Does artificial intelligence have a place in precision oncology?

The strength of artificial intelligence (AI) in precision oncology is that it can unlock the value of routinely available real-world data of millions of cancer patients. In recent years, AI has enabled oncologists to leverage large datasets from multiple sources of information, including next-generation sequencing and medical imaging, thus helping improve tumour profiling and providing a more comprehensive understanding of cancer (NPJ Precis Oncol. 2023;7:43).

Despite having the potential to transform precision oncology, the AI field is still in its early infancy and barriers to the implementation of AI tools in clinical practice still exist.

Large language models (LLMs) are a type of AI that can process large and diverse volumes of text at human-level competency to deal with the rapidly expanding amount of patient-specific data in oncology, and then generate outcome text from the processed information (NPJ Prec Oncol. 2024;8:72). Routine data, which are available for all patients, such as medical reports, pathology results and images, are the best data that AI can use to extract clinically meaningful evidence, while experimental data would have very limited benefits as it would be too costly to obtain and only available for select individuals.

LLMs can capture unstructured data and use them to provide useful information for clinical practice, such as to give guidance during surgery, aid diagnosis, predict response to treatment, recommend treatment strategies, predict treatment-related complications and provide physicians with medical knowledge (J Cancer Res Clin Oncol. 2023;149:7997–8006). The quality of an AI tool, however, depends on the quality of its training data, and racial, ethnic and gender biases can be a problem. If there is bias in the training data – the information used for training is not representative, contains errors or is incomplete, for instance – AI systems will learn and replicate the biased patterns resulting in unfair or discriminatory outcomes (Sci. 2024;6:3).

Accuracy, reliability and clinical relevance of AI models are key features that may drive their adoption in oncology practice, but these qualities are sometimes difficult to prove.

Most AI tools in academic publications, in fact, are not yet approved medical devices and must undergo approval according to the Medical Device Regulation (MDR) and also be supported with clinical evidence to ensure that they are effective and that their output is correct. Recently, a number of AI tools for oncology, mostly for radiological and pathological image analysis, were approved in the USA and the EU (NPJ Prec Oncol. 2024;8:72), and many others are currently under evaluation. Regulatory approval and the capacity of regulatory frameworks, however, can be a limiting step to adoption of AI-based personalised therapies. For instance, while AI-based healthcare tools are regulated under medical device laws, these or the laws that govern combinations of medicines and devices are inadequate for the greater complexities of AI-based personalised therapies. There is a clear need to adapt regulatory processes and the laws followed by regulatory bodies in order to assess AI-enabled personalised therapies appropriately and at a pace that parallels the development of novel tools (NPJ Prec Oncol. 2024;8:23).
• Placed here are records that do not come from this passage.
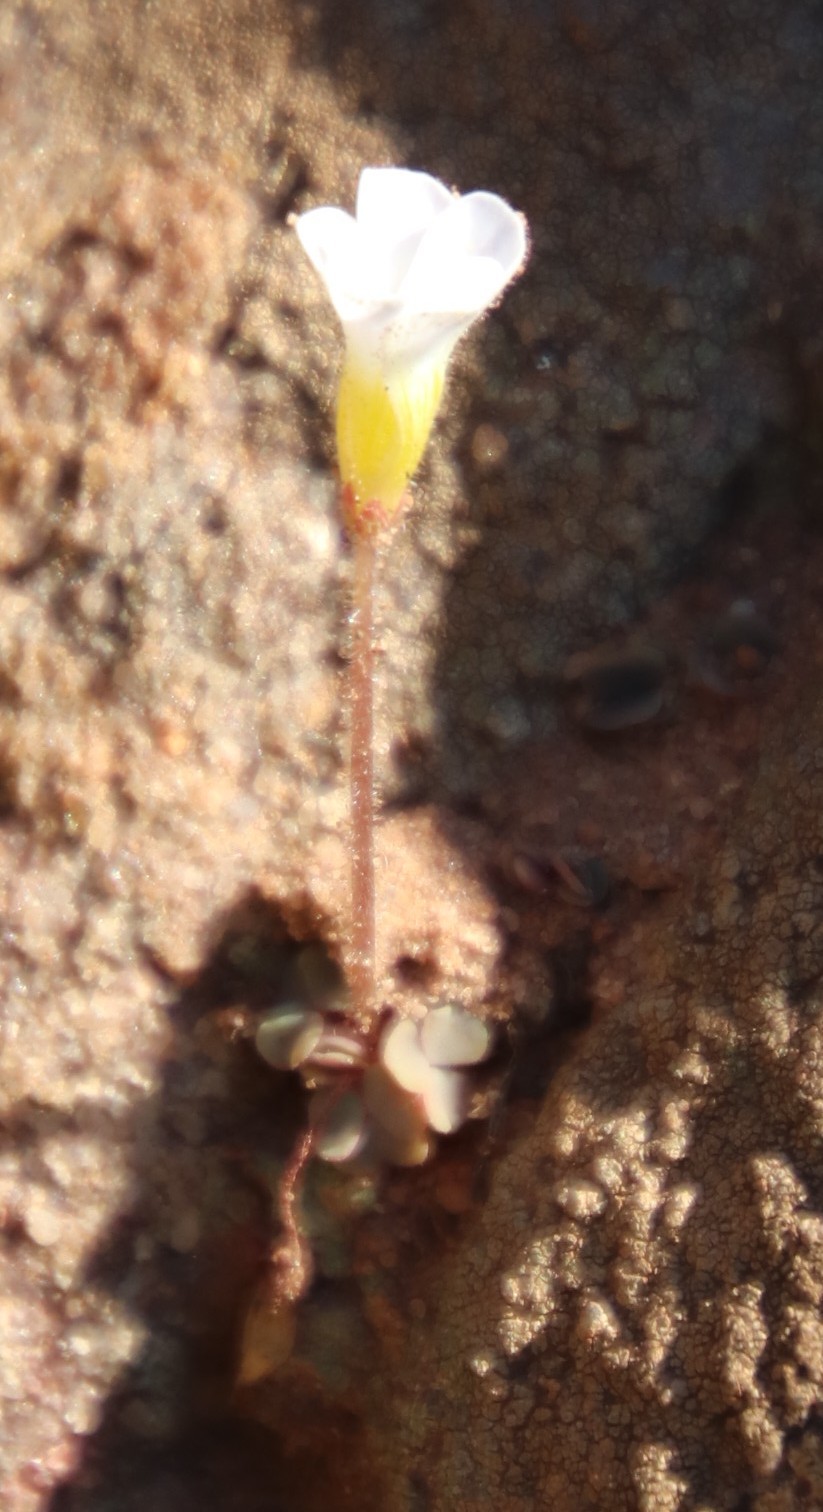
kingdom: Plantae
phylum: Tracheophyta
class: Magnoliopsida
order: Oxalidales
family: Oxalidaceae
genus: Oxalis
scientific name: Oxalis punctata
Current AI systems in healthcare are designed for a single purpose, such as for analysing X-ray images or laboratory data, owing to the technical and regulatory constraints of medical devices. AI tools are evolving so that we can now integrate complementary data as a simultaneous input, such as images with text, or images combined with genomic data, which better reflects the decision-making processes employed by oncologists, who consider multiple pieces of information and corresponding data prior to prescribing treatments (NPJ Prec Oncol. 2023;7:43). Therefore, we must start thinking about how to implement multipurpose AI tools that process information from more than one source into the design of clinical trials for their validation.

Once patient data are in the appropriate format for the clinical validation of AI tools, AI has the potential to be used routinely and improve the treatment of our patients. However, the perception and trust of patients and healthcare professionals in AI tools are essential to translate research progress into clinical practice. The transition to AI support is generally viewed positively in the oncology community, but there are barriers that still need to be overcome in some individuals, including scepticism of AI among healthcare professionals with limited understanding of the technology, and concerns about cyber security, accuracy and decisions made without human compassion among patients (Technol Cancer Res Treat. 2022;21:15330338221141793).

Oncology societies, such as ESMO, can act as major driver to encourage further progress in the field, thus boosting oncology professionals’ confidence in investing in AI research and its applications. In November 2024, the first edition of the ESMO Artificial Intelligence and Digital Oncology Congress will be held in Berlin, representing a unique opportunity for oncology stakeholders to discuss relevant aspects including how to validate AI tools, the design of clinical trials, what the standards should be and how the outputs should be used. After the launch of the ESMO Real World Data and Digital Oncology journal in 2023, ESMO continues to deliver on its promise to be by the side of oncologists in a field that, in the digital era of oncology, can be a true game-changer.